§ **ZU ERLEDIGEN**:
Schreiben Sie aus dem Text über die Ulugh-Beg-Medrese alles von „Nur der Rest“ bis hinunter zu „dritte, mittlere Medrese.“ buchstabengetreu ab.

§ **GEZEIGTER TEXTAUSZUG**:
================

Abb.: Ulugh Beg Madrasa, Registan, Samarqand, Grundriß des Obergeschosses, teilweise Rekonstruktion

Nur der Rest eines Gesamtkonzeptes
Der Registan, wie er sich uns heute zeigt, entspricht nicht dem ursprünglichen Konzept zu Zeiten von Ulugh Beg. Sein städtebauliches Konzept sah gegenüber seiner Medrese dort, wo heute die Medrese Shir Dor aus dem 17. Jh. steht, eine Khanqah vor. Von seinem Baukonzept, das neben der Medrese und der Khanqah auch noch Basarbauten, Moscheen und Karavansarays vorsah, hat sich nur diese Medrese erhalten. An der Stelle der ehemaligen Karavansaray steht heute die dritte, mittlere Medrese.

Reiches dekoratives Programm
Die Wände der Medrese zeigen ein vielfältiges dekoratives Programm, so als ob diese Hochschule auch handwerklich und künstlerisch den hohen Stand der damaligen Leistung illustrieren soll. Hazarbaf-Ziegelwerk, Haft-Rangi-Fliesen, Mosaik-Fayence kommen zum Einsatz. Großflächige geometrische Ornamente, Kufi-Inschriften, Girikh-Ornamente auf diagonaler Basis, Blumenmotive und Arabesken überziehen die Wände. Das Feld über dem Eingangs-Iwan ist mit einem komplizierten Stern-Ornament gefüllt. Die beiden schmalen senkrechten Flächen rechts und links des Eingangs-Iwans sind je in drei Blendbögen unterteilt, deren Felder mit unterschiedlichen großformatigen Mustern gefüllt sind. Den äußeren Abschluß des Eingangs-Pishtaq bilden schmale Säulen mit spiralförmig verlaufender Oberflächengestaltung, die sie wie ein Tau wirken läßt. Marmor wurde für den Dado verwendet. Über dem zur Moschee führenden Portal steht eine Inschrift, die symbolisch für die von Ulugh Beg angestrebte Vereinigung von Wissenschaft und Religion steht: „Dieses Gewölbe wurde gebaut, um dem Paradies zu ähneln...In ihm sind Lehrer der wissenschaftlichen Wahrheiten zum Nutzen der Religion, unter der Leitung des größten der Sultane...“

Einzigartige Baudetails
Im Hof schließen alle Pishtaqs im Grundriß mit der Linie der Zellen ab, die noch stärkere Betonung der axialen Elemente durch ein Vorspringen der Pishtaqs kommt erst in späterer Zeit. Alle Pishtaqs und Iwane im Hof sind annähernd gleich hoch und haben auch einander gegenüber entsprechende Dekorelemente wie Schriftfriese oder Arabeskenfelder. So wirkt der Hof nicht nur einheitlich, sondern durch die Ausgeglichenheit seines Achsenkreuzes perfekt in sich ruhend. Alle Pishtaqs haben ein breites Thuluth-Band oben quer und ein umlaufendes umgekehrt-U-förmiges zweites Thuluth-Band. Ost- und West-Iwan sind im Giebelfeld geometrisch geschmückt, Nord- und Südiwan dagegen arabesk. Die Schriftbänder auf den Pishtaqs sind ebenfalls in den Farben blau - weiß – rotrot gehalten, mit ganz spärlichen Elementen in Grün oder Türkis. Die Innenflächen der Iwane sind mit geometrischem Kufi verziert, dessen Linien türkis sind mit dunkelblauer Mittellinie bzw. umgekehrt. Die Blendbögen im Erdgeschoß haben jeweils Ecksäulchen. Die Blendbogennischen sind mit Kufi-Inschriften ausgeschmückt, in der Regel auf’s Eck gestellte geometrische Kufi-Elemente relativ einfachen Inhalts. Die Farbigkeit ist blau – weiß – rostrot – türkis.

================

§ **ROHE ZEILEN**:
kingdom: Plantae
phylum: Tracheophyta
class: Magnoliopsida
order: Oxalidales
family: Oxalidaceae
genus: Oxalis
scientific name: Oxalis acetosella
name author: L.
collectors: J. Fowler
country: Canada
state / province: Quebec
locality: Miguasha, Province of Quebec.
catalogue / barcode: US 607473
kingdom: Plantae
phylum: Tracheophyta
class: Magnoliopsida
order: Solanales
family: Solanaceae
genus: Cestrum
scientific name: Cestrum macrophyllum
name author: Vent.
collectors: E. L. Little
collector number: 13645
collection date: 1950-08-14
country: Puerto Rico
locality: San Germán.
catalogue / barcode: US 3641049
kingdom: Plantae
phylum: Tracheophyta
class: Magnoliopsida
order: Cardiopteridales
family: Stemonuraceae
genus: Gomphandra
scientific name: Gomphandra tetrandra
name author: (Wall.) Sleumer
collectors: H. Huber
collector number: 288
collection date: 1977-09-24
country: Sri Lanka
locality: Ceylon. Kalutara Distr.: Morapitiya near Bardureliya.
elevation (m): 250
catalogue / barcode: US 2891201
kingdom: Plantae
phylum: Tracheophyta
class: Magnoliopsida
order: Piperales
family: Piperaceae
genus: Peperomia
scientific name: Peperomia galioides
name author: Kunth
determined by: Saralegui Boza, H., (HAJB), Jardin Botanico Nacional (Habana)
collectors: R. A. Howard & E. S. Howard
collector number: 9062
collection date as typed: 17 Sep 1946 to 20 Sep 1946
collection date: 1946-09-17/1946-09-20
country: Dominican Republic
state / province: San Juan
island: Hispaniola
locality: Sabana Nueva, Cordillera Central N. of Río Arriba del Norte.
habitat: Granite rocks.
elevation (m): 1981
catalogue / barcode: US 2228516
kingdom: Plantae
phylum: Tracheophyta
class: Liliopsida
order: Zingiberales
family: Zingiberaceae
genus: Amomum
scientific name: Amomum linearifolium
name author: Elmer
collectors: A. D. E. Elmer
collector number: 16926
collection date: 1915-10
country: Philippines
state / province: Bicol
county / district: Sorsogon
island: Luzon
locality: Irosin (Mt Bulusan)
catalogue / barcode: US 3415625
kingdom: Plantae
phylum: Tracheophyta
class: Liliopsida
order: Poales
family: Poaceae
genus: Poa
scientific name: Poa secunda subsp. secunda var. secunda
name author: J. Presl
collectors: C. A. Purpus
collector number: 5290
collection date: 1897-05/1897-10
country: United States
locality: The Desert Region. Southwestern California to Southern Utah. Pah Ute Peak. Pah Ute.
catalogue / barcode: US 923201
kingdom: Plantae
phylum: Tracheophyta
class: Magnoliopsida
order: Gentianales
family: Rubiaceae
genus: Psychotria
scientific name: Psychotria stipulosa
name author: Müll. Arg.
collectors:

================

§ **ANTWORT ZUR AUFGABE**:
Nur der Rest eines Gesamtkonzeptes
Der Registan, wie er sich uns heute zeigt, entspricht nicht dem ursprünglichen Konzept zu Zeiten von Ulugh Beg. Sein städtebauliches Konzept sah gegenüber seiner Medrese dort, wo heute die Medrese Shir Dor aus dem 17. Jh. steht, eine Khanqah vor. Von seinem Baukonzept, das neben der Medrese und der Khanqah auch noch Basarbauten, Moscheen und Karavansarays vorsah, hat sich nur diese Medrese erhalten. An der Stelle der ehemaligen Karavansaray steht heute die dritte, mittlere Medrese.